Description of the task: Count the lines of the records below that hold the word "city", and give only the number.
======== Supplied records ========
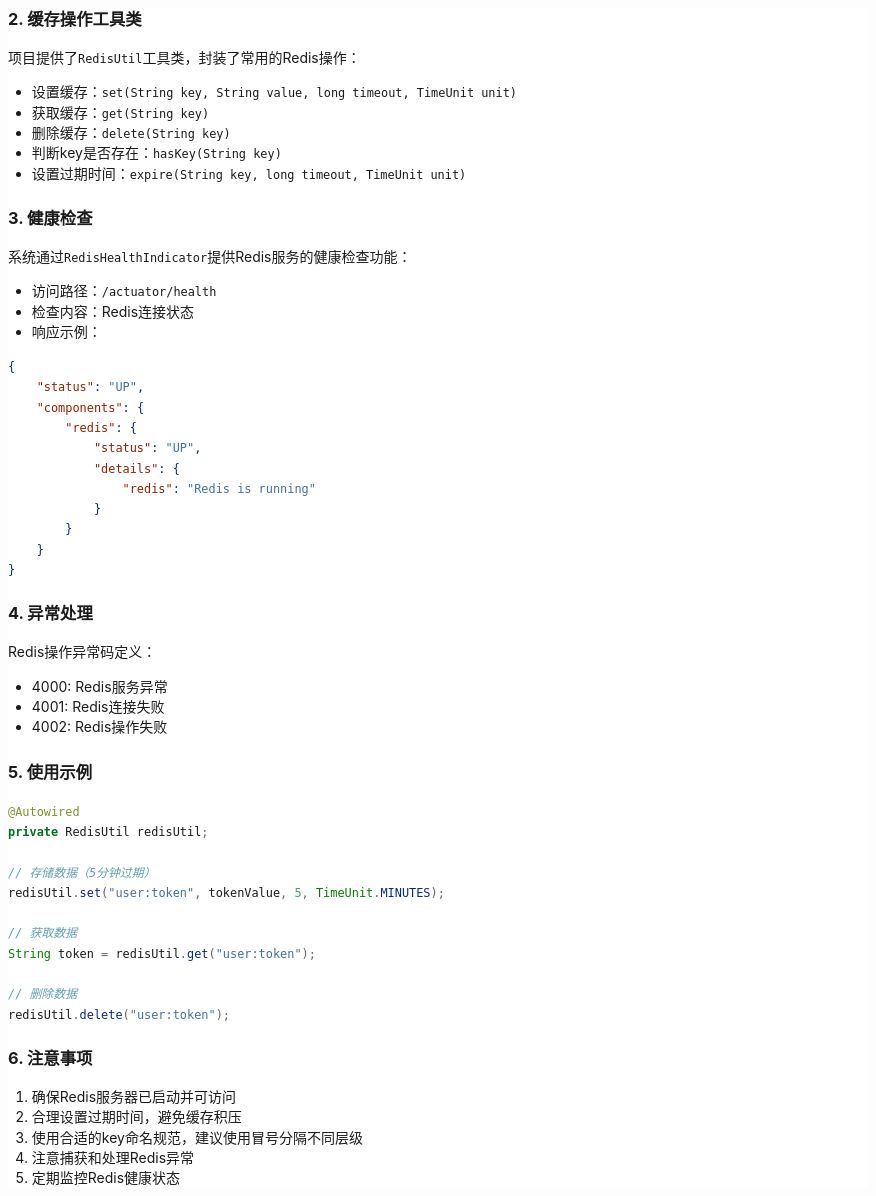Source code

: ### 2. 缓存操作工具类
项目提供了`RedisUtil`工具类，封装了常用的Redis操作：

- 设置缓存：`set(String key, String value, long timeout, TimeUnit unit)`
- 获取缓存：`get(String key)`
- 删除缓存：`delete(String key)`
- 判断key是否存在：`hasKey(String key)`
- 设置过期时间：`expire(String key, long timeout, TimeUnit unit)`

### 3. 健康检查
系统通过`RedisHealthIndicator`提供Redis服务的健康检查功能：
- 访问路径：`/actuator/health`
- 检查内容：Redis连接状态
- 响应示例：
```json
{
    "status": "UP",
    "components": {
        "redis": {
            "status": "UP",
            "details": {
                "redis": "Redis is running"
            }
        }
    }
}
```

### 4. 异常处理
Redis操作异常码定义：
- 4000: Redis服务异常
- 4001: Redis连接失败
- 4002: Redis操作失败

### 5. 使用示例
```java
@Autowired
private RedisUtil redisUtil;

// 存储数据（5分钟过期）
redisUtil.set("user:token", tokenValue, 5, TimeUnit.MINUTES);

// 获取数据
String token = redisUtil.get("user:token");

// 删除数据
redisUtil.delete("user:token");
```

### 6. 注意事项
1. 确保Redis服务器已启动并可访问
2. 合理设置过期时间，避免缓存积压
3. 使用合适的key命名规范，建议使用冒号分隔不同层级
4. 注意捕获和处理Redis异常
5. 定期监控Redis健康状态
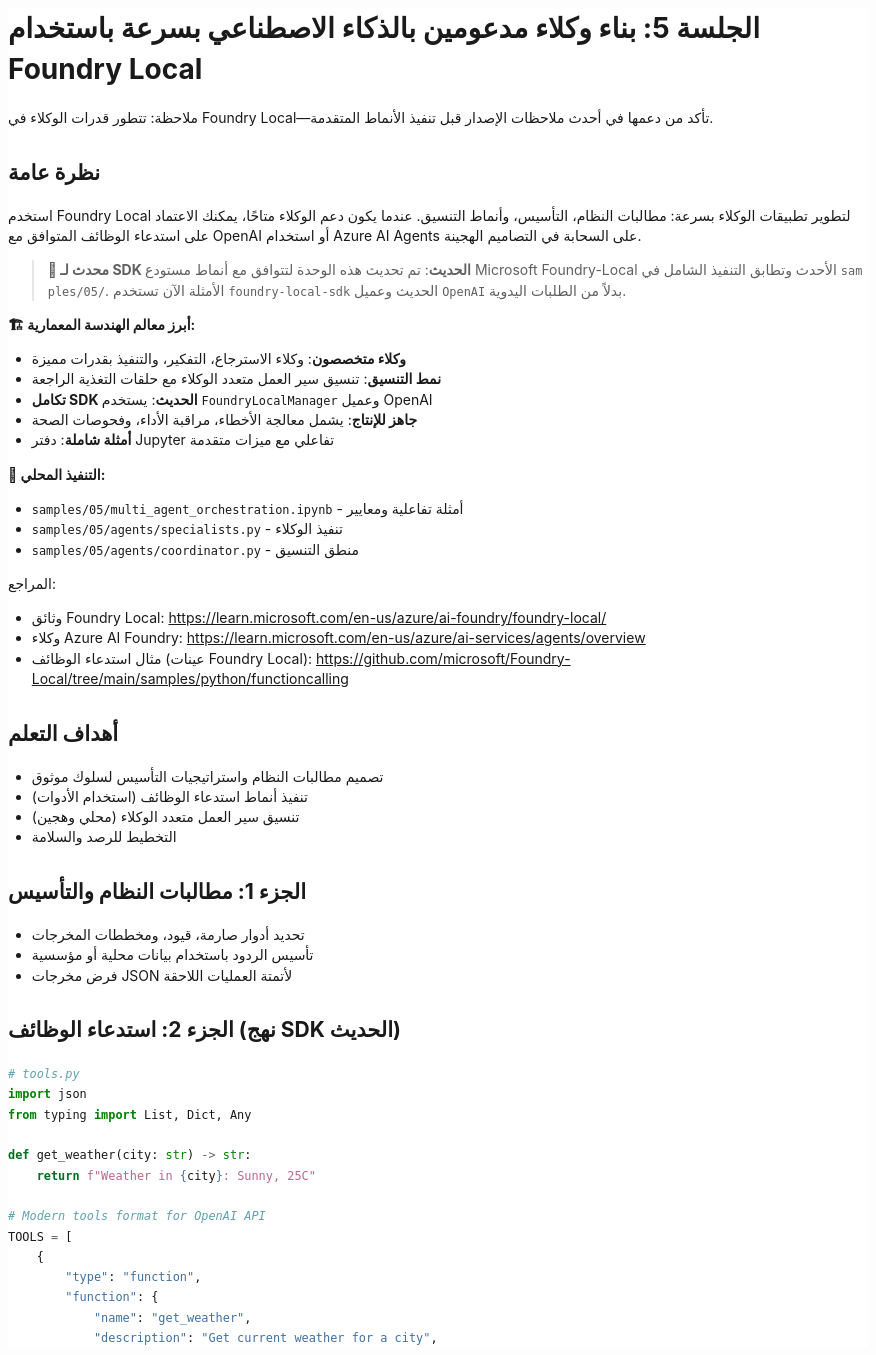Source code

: 
# الجلسة 5: بناء وكلاء مدعومين بالذكاء الاصطناعي بسرعة باستخدام Foundry Local

ملاحظة: تتطور قدرات الوكلاء في Foundry Local—تأكد من دعمها في أحدث ملاحظات الإصدار قبل تنفيذ الأنماط المتقدمة.

## نظرة عامة

استخدم Foundry Local لتطوير تطبيقات الوكلاء بسرعة: مطالبات النظام، التأسيس، وأنماط التنسيق. عندما يكون دعم الوكلاء متاحًا، يمكنك الاعتماد على استدعاء الوظائف المتوافق مع OpenAI أو استخدام Azure AI Agents على السحابة في التصاميم الهجينة.

> **🔄 محدث لـ SDK الحديث**: تم تحديث هذه الوحدة لتتوافق مع أنماط مستودع Microsoft Foundry-Local الأحدث وتطابق التنفيذ الشامل في `samples/05/`. الأمثلة الآن تستخدم `foundry-local-sdk` الحديث وعميل `OpenAI` بدلاً من الطلبات اليدوية.

**🏗️ أبرز معالم الهندسة المعمارية:**
- **وكلاء متخصصون**: وكلاء الاسترجاع، التفكير، والتنفيذ بقدرات مميزة
- **نمط التنسيق**: تنسيق سير العمل متعدد الوكلاء مع حلقات التغذية الراجعة
- **تكامل SDK الحديث**: يستخدم `FoundryLocalManager` وعميل OpenAI
- **جاهز للإنتاج**: يشمل معالجة الأخطاء، مراقبة الأداء، وفحوصات الصحة
- **أمثلة شاملة**: دفتر Jupyter تفاعلي مع ميزات متقدمة

**📁 التنفيذ المحلي:**
- `samples/05/multi_agent_orchestration.ipynb` - أمثلة تفاعلية ومعايير
- `samples/05/agents/specialists.py` - تنفيذ الوكلاء
- `samples/05/agents/coordinator.py` - منطق التنسيق

المراجع:
- وثائق Foundry Local: https://learn.microsoft.com/en-us/azure/ai-foundry/foundry-local/
- وكلاء Azure AI Foundry: https://learn.microsoft.com/en-us/azure/ai-services/agents/overview
- مثال استدعاء الوظائف (عينات Foundry Local): https://github.com/microsoft/Foundry-Local/tree/main/samples/python/functioncalling

## أهداف التعلم
- تصميم مطالبات النظام واستراتيجيات التأسيس لسلوك موثوق
- تنفيذ أنماط استدعاء الوظائف (استخدام الأدوات)
- تنسيق سير العمل متعدد الوكلاء (محلي وهجين)
- التخطيط للرصد والسلامة

## الجزء 1: مطالبات النظام والتأسيس

- تحديد أدوار صارمة، قيود، ومخططات المخرجات
- تأسيس الردود باستخدام بيانات محلية أو مؤسسية
- فرض مخرجات JSON لأتمتة العمليات اللاحقة

## الجزء 2: استدعاء الوظائف (نهج SDK الحديث)

```python
# tools.py
import json
from typing import List, Dict, Any

def get_weather(city: str) -> str:
    return f"Weather in {city}: Sunny, 25C"

# Modern tools format for OpenAI API
TOOLS = [
    {
        "type": "function",
        "function": {
            "name": "get_weather",
            "description": "Get current weather for a city",
```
========
Completed exercise: 3